Long term, Colgan predicts that Maine's population will only grow by about 16,000 people by 2030. He said one of the biggest challenges for those in the real estate sector is to adapt to changing preferences among the millennial generation and retirees.

"The period of the baby boom generation forming families and buying houses is long over," said Colgan. "The millennials are now the driving force for new family housing."

He cited recent data which suggests that millennials are far less likely to buy houses or cars than their parents' generation. While their parents may have built a 4,000-square-foot house with a three-car garage in the country and a big yard for the kids, the younger generation prefers to live in more densely populated areas with walkable streets. Colgan noted that this preference for cities is also a trend with aging retirees, but for different reasons.
"They don't want to be out in the suburbs and they definitely don't want to be out in the exurbs where they have to drive everywhere to do everything every day, particularly in the winter," said Colgan.

He pointed out that in the 2010 Census both Portland and Bangor saw significant population increases for the first time since World War II, which is likely due to retirees and millennials moving in. He said that more densely populated midcoast towns like Belfast, Camden and Rockland are best positioned to take advantage of these trends.

Wall Street Booms, Seasonal Housing Booms

Colgan predicts that Maine's residential construction sector will grow in 2015 and beyond, gradually returning to the long-term average of 3,500 to 4,000 new housing units built in Maine each year. Currently Maine is averaging about 3,000 permits per year, compared to 9,000 at the height of the housing bubble in 2006 and 2,100 at the bottom of the recession in 2010.

"My own sense is that most of the new construction is for seasonal or high-amenity properties, not to accommodate new population," said Colgan.

Colgan forecasts a 4.2- to 4.5-percent annual growth rate in seasonal units across Waldo, Knox and Lincoln counties out until 2040, but he added that this growth has very little to do with how well Maine's local economy is doing.

"Historically, when Wall Street booms, coastal Maine goes, 'OK!'" said Colgan.
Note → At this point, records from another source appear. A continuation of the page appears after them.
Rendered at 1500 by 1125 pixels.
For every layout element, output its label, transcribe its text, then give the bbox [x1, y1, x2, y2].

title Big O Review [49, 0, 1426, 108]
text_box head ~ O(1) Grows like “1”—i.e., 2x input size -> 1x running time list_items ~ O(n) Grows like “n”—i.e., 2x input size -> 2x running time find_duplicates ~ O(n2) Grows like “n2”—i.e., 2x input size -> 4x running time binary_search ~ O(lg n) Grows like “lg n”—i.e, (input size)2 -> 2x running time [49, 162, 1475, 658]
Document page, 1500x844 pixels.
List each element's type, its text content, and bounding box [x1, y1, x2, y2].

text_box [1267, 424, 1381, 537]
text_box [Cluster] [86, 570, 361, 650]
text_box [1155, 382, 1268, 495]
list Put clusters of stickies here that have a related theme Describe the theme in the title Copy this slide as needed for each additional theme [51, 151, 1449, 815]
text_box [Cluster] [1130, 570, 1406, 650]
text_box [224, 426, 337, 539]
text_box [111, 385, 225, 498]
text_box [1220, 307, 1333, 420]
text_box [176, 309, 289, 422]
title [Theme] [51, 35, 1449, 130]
He said that the fastest growth of seasonal homes in each county will likely be in Camden, Stockton Springs and Waldoboro. He said those numbers are based on the demand for seasonal homes and doesn't necessarily mean there is enough real estate available to provide them.

Colgan was quick to point out that due to weak employment growth and an overall decline in retail employment nationwide there will likely not be very fast growth in the commercial real estate market. Colgan said that national retail employment is estimated to decrease by 8 to 10 percent primarily due to online sales, but also demographic shifts.
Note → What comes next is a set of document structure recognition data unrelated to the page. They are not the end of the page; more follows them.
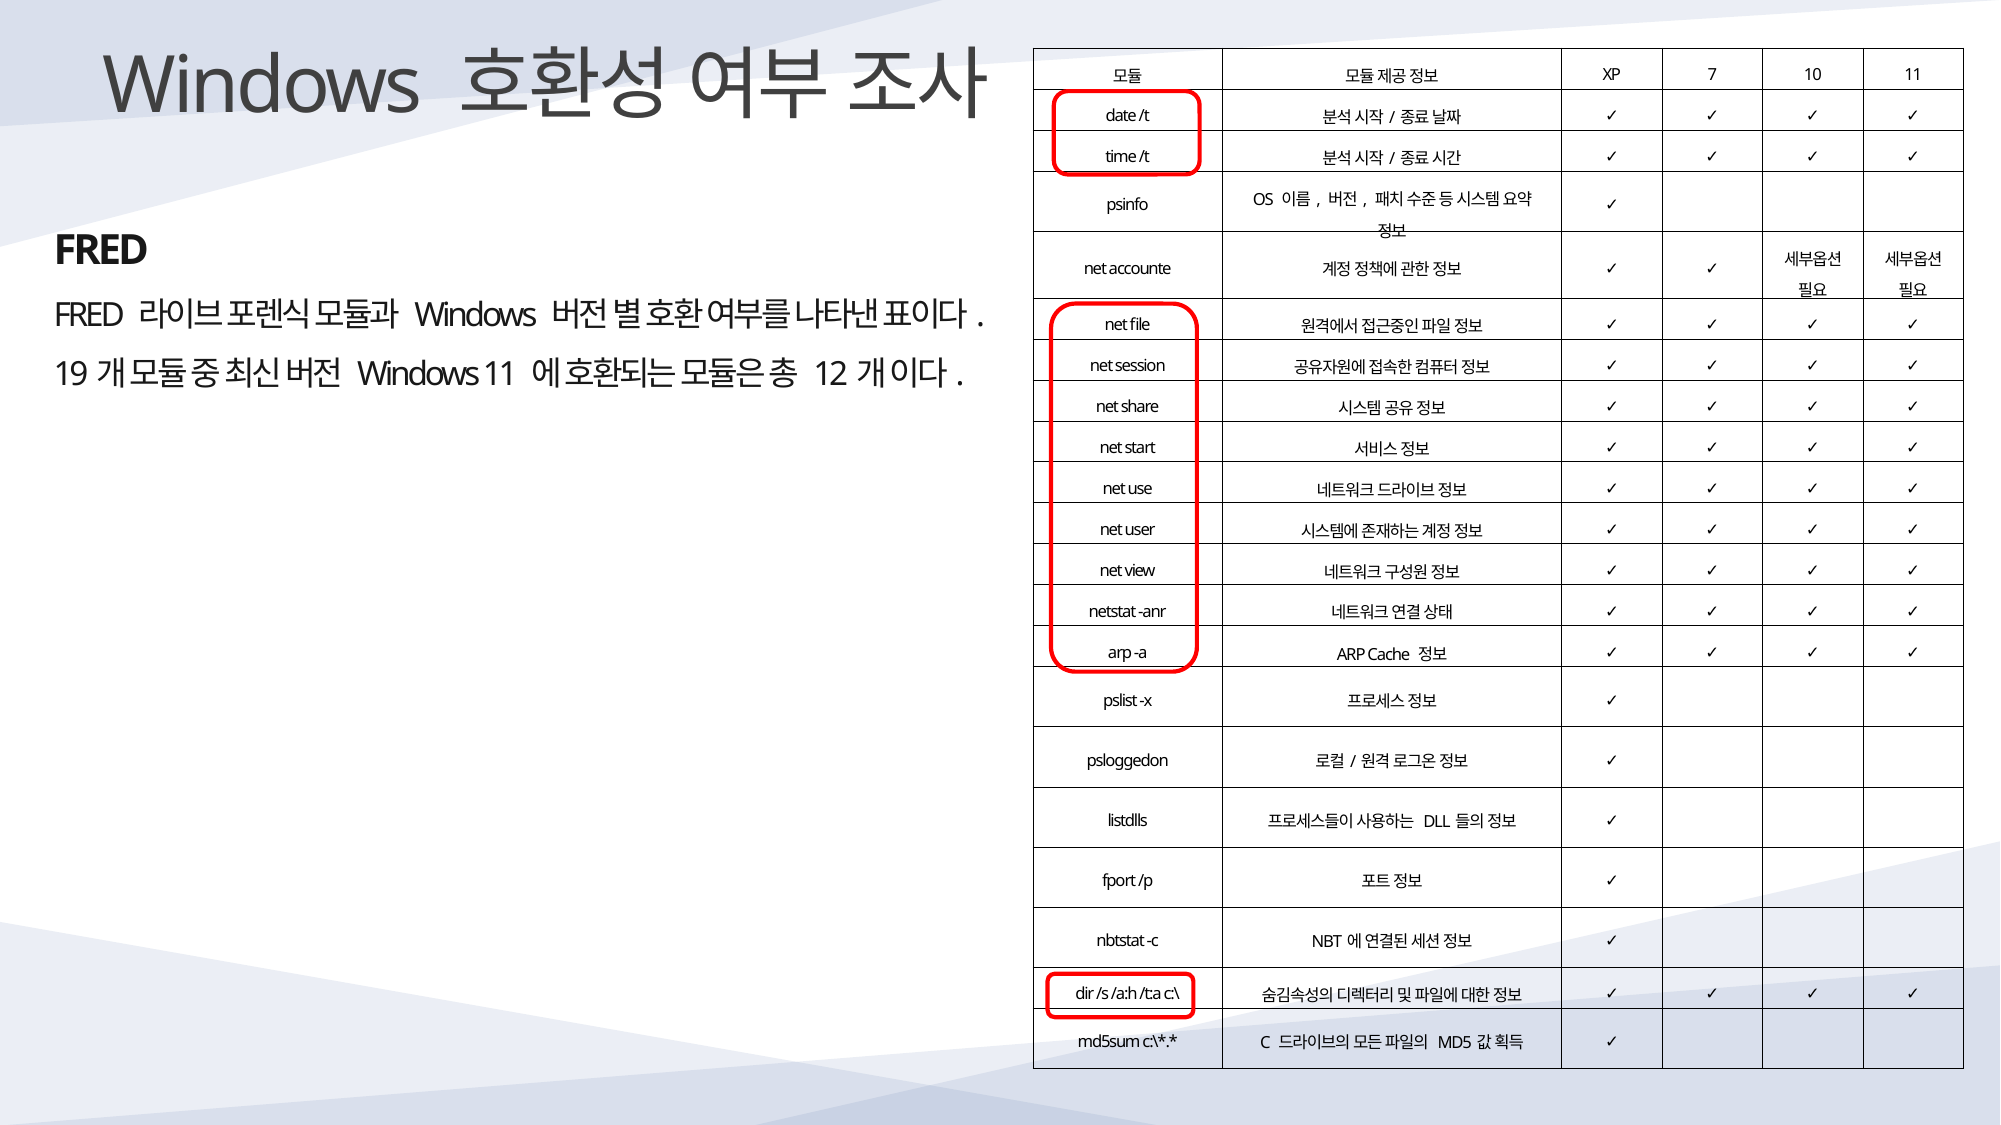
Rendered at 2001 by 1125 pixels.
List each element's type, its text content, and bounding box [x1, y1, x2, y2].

table_cell 세부옵션 필요 [1763, 232, 1863, 298]
table_cell [1864, 172, 1963, 231]
table_cell ✓ [1864, 503, 1963, 543]
table_cell ✓ [1663, 299, 1762, 339]
table_cell 프로세스들이 사용하는 DLL들의 정보 [1223, 788, 1561, 847]
table_cell net user [1034, 503, 1051, 543]
table_cell ✓ [1763, 131, 1863, 171]
table_cell 공유자원에 접속한 컴퓨터 정보 [1223, 340, 1561, 380]
table_cell ✓ [1562, 727, 1662, 787]
table_cell ✓ [1763, 381, 1863, 421]
table_cell ✓ [1663, 90, 1762, 130]
table_cell ✓ [1562, 503, 1662, 543]
text_box FRED FRED 라이브 포렌식 모듈과 Windows 버전 별 호환 여부를 나타낸 표이다. 19개 모듈 중 최신 버전 Windows 11 에 호환되는 모듈은 총 12개 이다. [38, 190, 1019, 400]
table_cell [1864, 848, 1963, 907]
table_cell ✓ [1864, 299, 1963, 339]
table_cell [1763, 788, 1863, 847]
table_cell net file [1034, 299, 1222, 339]
table_cell date /t [1191, 90, 1222, 130]
table_cell ✓ [1562, 299, 1662, 339]
table_header XP [1562, 49, 1662, 89]
table_cell ✓ [1562, 626, 1662, 666]
table_cell ✓ [1864, 131, 1963, 171]
text_box Windows 호환성 여부 조사 [0, 55, 1033, 118]
table_cell arp -a [1034, 626, 1058, 666]
table_cell psloggedon [1034, 727, 1222, 787]
table_cell ✓ [1562, 848, 1662, 907]
table_cell OS 이름, 버전, 패치 수준 등 시스템 요약 정보 [1223, 172, 1561, 231]
table_cell C 드라이브의 모든 파일의 MD5값 획득 [1223, 1009, 1561, 1068]
table_cell [1864, 727, 1963, 787]
table_cell net session [1034, 340, 1051, 380]
table_cell ✓ [1663, 585, 1762, 625]
table_cell ✓ [1663, 626, 1762, 666]
table_cell ✓ [1562, 340, 1662, 380]
table_cell net view [1034, 544, 1051, 584]
table_cell dir /s /a:h /t:a c:\ [1034, 968, 1222, 1008]
table_cell net view [1197, 544, 1222, 584]
table_cell ✓ [1864, 626, 1963, 666]
table_cell ✓ [1763, 422, 1863, 461]
table_cell 포트 정보 [1223, 848, 1561, 907]
table_cell 원격에서 접근중인 파일 정보 [1223, 299, 1561, 339]
table_cell [1763, 172, 1863, 231]
table_cell ✓ [1663, 381, 1762, 421]
table_cell ✓ [1562, 131, 1662, 171]
table_cell net accounte [1034, 232, 1222, 298]
table_header 10 [1763, 49, 1863, 89]
table_cell date /t [1034, 90, 1062, 130]
table_cell md5sum c:\*.* [1034, 1009, 1222, 1068]
table_cell 시스템에 존재하는 계정 정보 [1223, 503, 1561, 543]
table_cell ✓ [1562, 422, 1662, 461]
table_cell ✓ [1562, 381, 1662, 421]
table_cell ✓ [1864, 422, 1963, 461]
table_cell pslist -x [1034, 667, 1222, 726]
table_cell net use [1034, 462, 1051, 502]
table_cell ✓ [1864, 381, 1963, 421]
table_cell net start [1197, 422, 1222, 461]
table_cell arp -a [1190, 626, 1222, 666]
table_cell 세부옵션 필요 [1864, 232, 1963, 298]
table_cell 네트워크 연결 상태 [1223, 585, 1561, 625]
table_cell net user [1197, 503, 1222, 543]
table_cell ✓ [1663, 968, 1762, 1008]
table_cell fport /p [1034, 848, 1222, 907]
table_cell ✓ [1763, 340, 1863, 380]
table_header 7 [1663, 49, 1762, 89]
table_cell ARP Cache 정보 [1223, 626, 1561, 666]
table_cell ✓ [1864, 90, 1963, 130]
table_cell ✓ [1663, 544, 1762, 584]
table_cell ✓ [1763, 544, 1863, 584]
table_cell ✓ [1562, 667, 1662, 726]
table_cell [1864, 908, 1963, 967]
table_cell netstat -anr [1197, 585, 1222, 625]
table_cell ✓ [1663, 340, 1762, 380]
table_cell ✓ [1763, 90, 1863, 130]
table_cell listdlls [1034, 788, 1222, 847]
table_cell ✓ [1864, 585, 1963, 625]
table_cell psinfo [1034, 172, 1222, 231]
table_cell 프로세스 정보 [1223, 667, 1561, 726]
table_cell ✓ [1562, 788, 1662, 847]
table_cell nbtstat -c [1034, 908, 1222, 967]
table_cell ✓ [1562, 544, 1662, 584]
table_cell [1864, 788, 1963, 847]
table_cell ✓ [1763, 503, 1863, 543]
table_cell 분석 시작/종료 날짜 [1223, 90, 1561, 130]
table_cell 숨김속성의 디렉터리 및 파일에 대한 정보 [1223, 968, 1561, 1008]
table_cell netstat -anr [1034, 585, 1051, 625]
table_cell [1663, 908, 1762, 967]
table_cell ✓ [1562, 1009, 1662, 1068]
text_box [1052, 90, 1201, 176]
table_cell ✓ [1562, 968, 1662, 1008]
text_box [1047, 973, 1194, 1018]
table_cell net share [1034, 381, 1051, 421]
table_cell [1763, 1009, 1863, 1068]
table_cell [1663, 667, 1762, 726]
table_cell ✓ [1663, 503, 1762, 543]
table_cell [1864, 667, 1963, 726]
table_cell 네트워크 구성원 정보 [1223, 544, 1561, 584]
table_cell [1763, 667, 1863, 726]
table_cell ✓ [1663, 131, 1762, 171]
table_cell ✓ [1663, 422, 1762, 461]
table_cell time /t [1198, 131, 1222, 171]
table_cell 계정 정책에 관한 정보 [1223, 232, 1561, 298]
table_header 모듈 [1034, 49, 1222, 89]
table_cell [1763, 908, 1863, 967]
table_cell [1663, 848, 1762, 907]
table_cell net start [1034, 422, 1051, 461]
text_box [1051, 303, 1197, 672]
table_cell ✓ [1864, 544, 1963, 584]
table_cell 로컬/원격 로그온 정보 [1223, 727, 1561, 787]
table_header 모듈 제공 정보 [1223, 49, 1561, 89]
table_cell [1663, 727, 1762, 787]
table_cell [1663, 788, 1762, 847]
table_cell ✓ [1864, 968, 1963, 1008]
table_cell ✓ [1562, 585, 1662, 625]
table_cell ✓ [1562, 90, 1662, 130]
table_cell ✓ [1663, 232, 1762, 298]
table_cell ✓ [1763, 299, 1863, 339]
table_cell ✓ [1663, 462, 1762, 502]
table_cell ✓ [1562, 462, 1662, 502]
table_cell net share [1197, 381, 1222, 421]
table_cell [1763, 848, 1863, 907]
table_cell 네트워크 드라이브 정보 [1223, 462, 1561, 502]
table_cell ✓ [1864, 462, 1963, 502]
table_cell 시스템 공유 정보 [1223, 381, 1561, 421]
table_cell ✓ [1864, 340, 1963, 380]
table_cell time /t [1034, 131, 1056, 171]
table_cell ✓ [1562, 172, 1662, 231]
table_cell ✓ [1763, 462, 1863, 502]
table_cell 서비스 정보 [1223, 422, 1561, 461]
table_cell net session [1197, 340, 1222, 380]
table_cell ✓ [1562, 232, 1662, 298]
table_cell net use [1197, 462, 1222, 502]
table_cell ✓ [1763, 585, 1863, 625]
table_cell 분석 시작/종료 시간 [1223, 131, 1561, 171]
table_cell ✓ [1562, 908, 1662, 967]
table_cell [1864, 1009, 1963, 1068]
table_cell [1663, 172, 1762, 231]
table_header 11 [1864, 49, 1963, 89]
table_cell [1763, 727, 1863, 787]
table_cell [1663, 1009, 1762, 1068]
table_cell ✓ [1763, 968, 1863, 1008]
table_cell NBT에 연결된 세션 정보 [1223, 908, 1561, 967]
table_cell ✓ [1763, 626, 1863, 666]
"I don't want to say Amazon is swallowing the planet, but you can draw your own conclusions," said Colgan. "The big-box expansion is over and it's not coming back."

He added that it will be a major challenge for developers to figure out how to reuse and repurpose the increasing number of vacant big-box stores and strip malls that were built over the past 30 years.

Addressing anecdotal reports from local realtors about a recent spate of foreclosures, Colgan said the number of foreclosures has passed the peak they reached in the recession. But he added that bankruptcies and foreclosures are still high. He said many people still have underwater mortgages or are reaching the end of their stay-afloat strategy due to stagnant incomes or long-term unemployment.

While the midcoast has a number of economic challenges including demographic trends and the recent mill closure in Bucksport, it is still not divorced from the national economy. Colgan noted that consumer confidence in 2014 has improved, but investment has been hindered by political dysfunction such as last year's federal government shutdown and threats by Republican members of Congress to default on the debt.

"In the next couple of years if we can just retreat to the normal level of partisan bitterness that people have gotten accustomed to without actually threatening the destruction of the economy, that may work itself out," he said.